I agree with Cobra though. She does need help fast if she wants to avoid going down the road of what a lot of us have and are going through. I can tell you how mine started and then hopefully you can see if there are any similarities in the situation with she and I and then we can judge how far she is and maybe see what she needs to do to help her.

Mine started a little less than two years ago. I was working full time at a preschool and I was sick. I had a sinus infection and bronchitis, so I was taking mediations to fight it. I took a couple of allergy pills and sat down at the computer to watch music videos. All of a sudden my chest started hurting, heart started pounding, my eyes could only see straight in front and nothing to the side, and I felt so dizzy. I thought that I was having a seizure because of the bright lights on the screen flickering, so I had hubby call for an ambulance. Then the feelings went away just like that. I didn't end up going to the hospital. I just went to bed. Since that day I have had panic attacks. I've only had two as bad as that one, but a lot of small and medium attacks that make me feel horrible almost daily. My top complaint as far as symptoms is being dizzy a lot. I went to the ER a couple of months ago after a severe panic attack and was told that I was only dehydrated and had a gallstone. Other than that I'm perfectly fine. They ran a lot of tests and did xrays and various other scans. They didn't check my brain. That is important because you'll see how my panic works now. Since I have been feeling dizzy sometimes I get the feeling that the problem may not have been my heart or anything like that, but my brain.
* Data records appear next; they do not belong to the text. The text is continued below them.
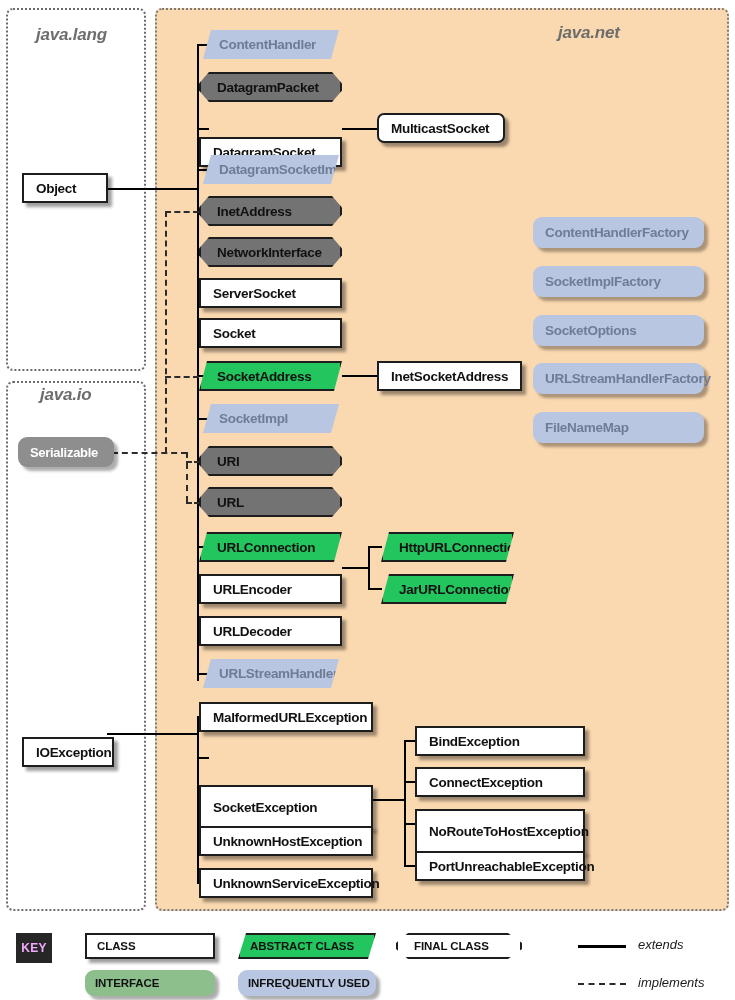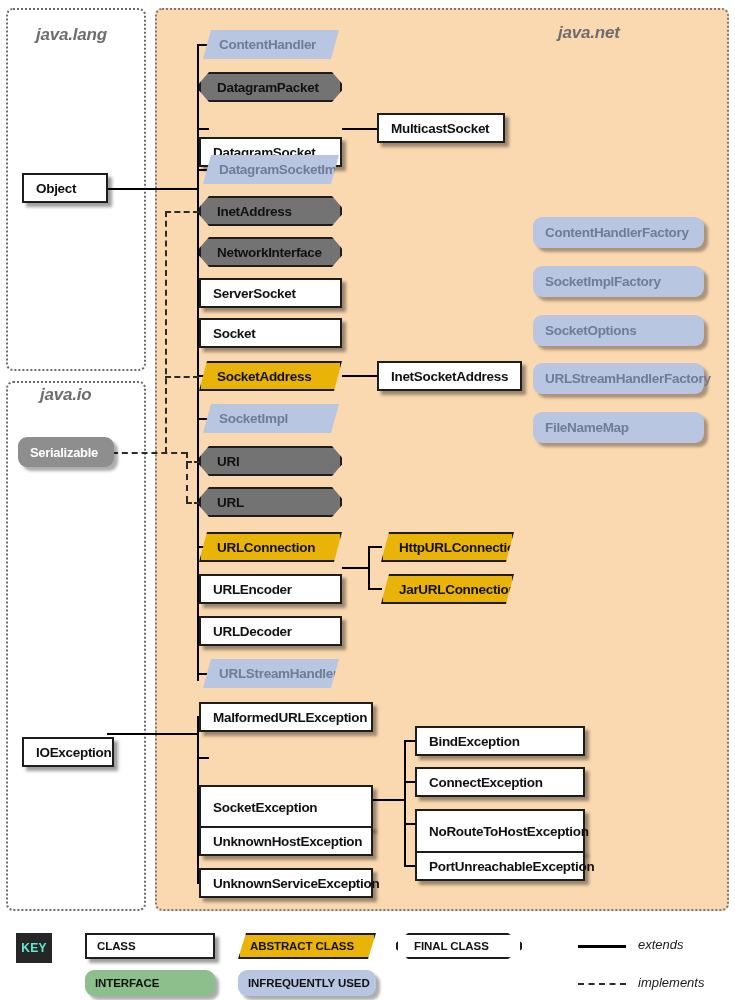--- a/index.html
+++ b/index.html
@@ -278,7 +278,7 @@
     <span class="lbl">DatagramSocket</span>
   </div>
 
-  <div class="node shape-class" style="left:377px; top:113px; width:128px; height:30px;">
+  <div class="node shape-class" style="left:377px; top:113px; width:128px; height:30px;border-radius:7px;">
     <span class="lbl">MulticastSocket</span>
   </div>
Realistically I know that they probably had no probable cause to check my brain, so I must be fine. I told them every feeling that I felt, but when you're having panic attacks you begin thinking about everything. I already know its not my heart, but since they didn't check my head my panic makes me focus on that. Maybe I could have something wrong with my brain.
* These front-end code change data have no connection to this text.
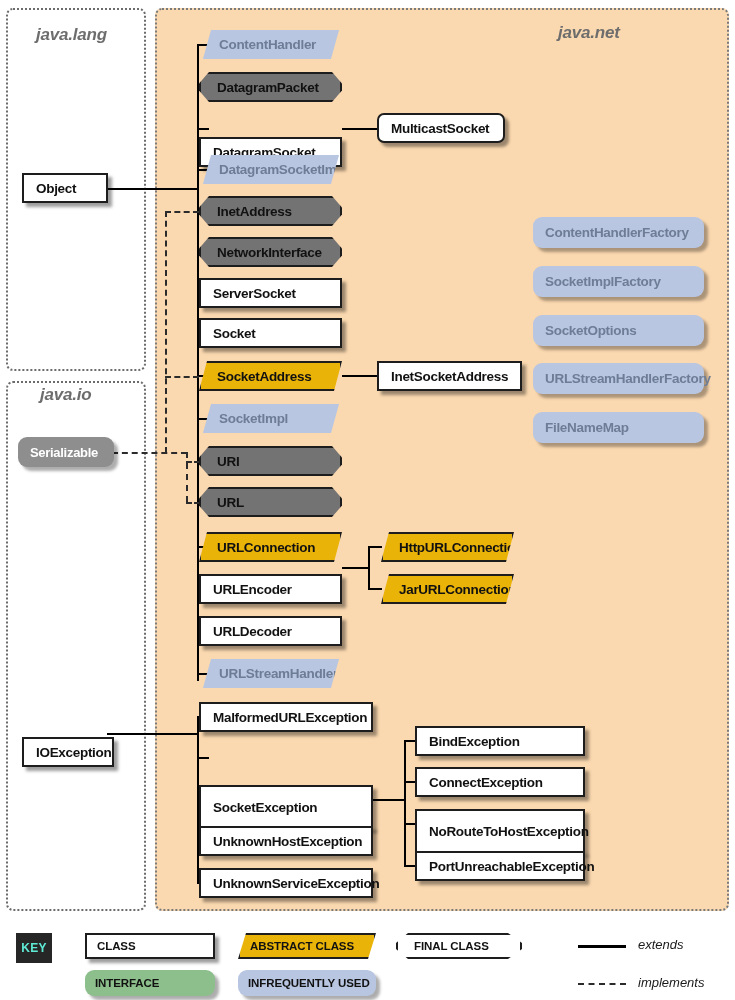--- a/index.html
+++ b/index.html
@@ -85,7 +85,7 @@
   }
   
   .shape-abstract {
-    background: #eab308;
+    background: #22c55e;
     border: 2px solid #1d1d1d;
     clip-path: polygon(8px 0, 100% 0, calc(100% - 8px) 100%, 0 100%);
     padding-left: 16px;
Thats how panic works. We start at one thing and once we find out that specific part of us is okay then we move on to the next. This could be what shes going through...and if she hasnt gotten that far yet then she needs to see a doctor to verify for her that shes okay. Tell her that you want to make sure that shes alright and that you need to see for yourself. Ask her to get checked for you.

Its an ongoing cycle with panic disorder. She really does need help because this will consume her thoughts and she may eventually feel that shes just meant to feel like this forever and nobody should have to feel like that.
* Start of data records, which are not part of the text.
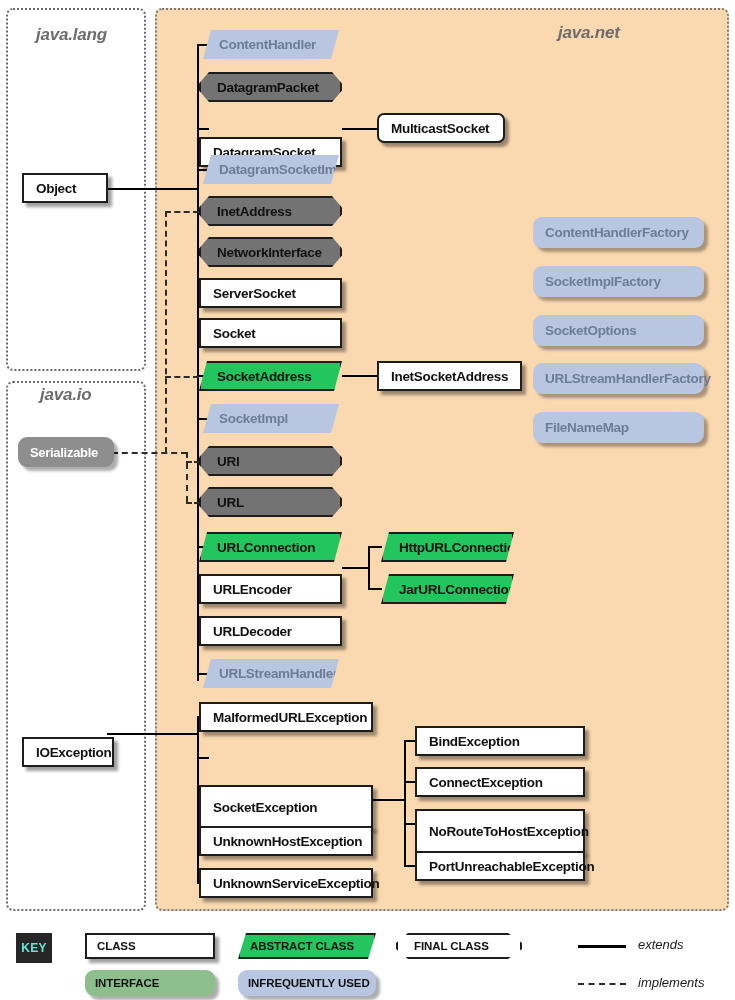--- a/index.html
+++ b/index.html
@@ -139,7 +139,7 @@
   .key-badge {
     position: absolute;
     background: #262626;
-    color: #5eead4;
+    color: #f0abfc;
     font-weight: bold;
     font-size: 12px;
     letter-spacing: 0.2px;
Ask her questions. Ask her why she feels so scared of doctors. Tell her stories about how you've been scared of something and then it turned out to be a situation that either made you feel better or proved to you that you werent scared and had no reason to be. As of right now it seems like you're her rock. People with anxiety try to find someone or something to be their rock because they don't feel stable themselves. Over time she will start depending heavily on you for tiny things. I have the majority of my panic attacks when my husband isn't home and when he is home I feel better because I feel safe.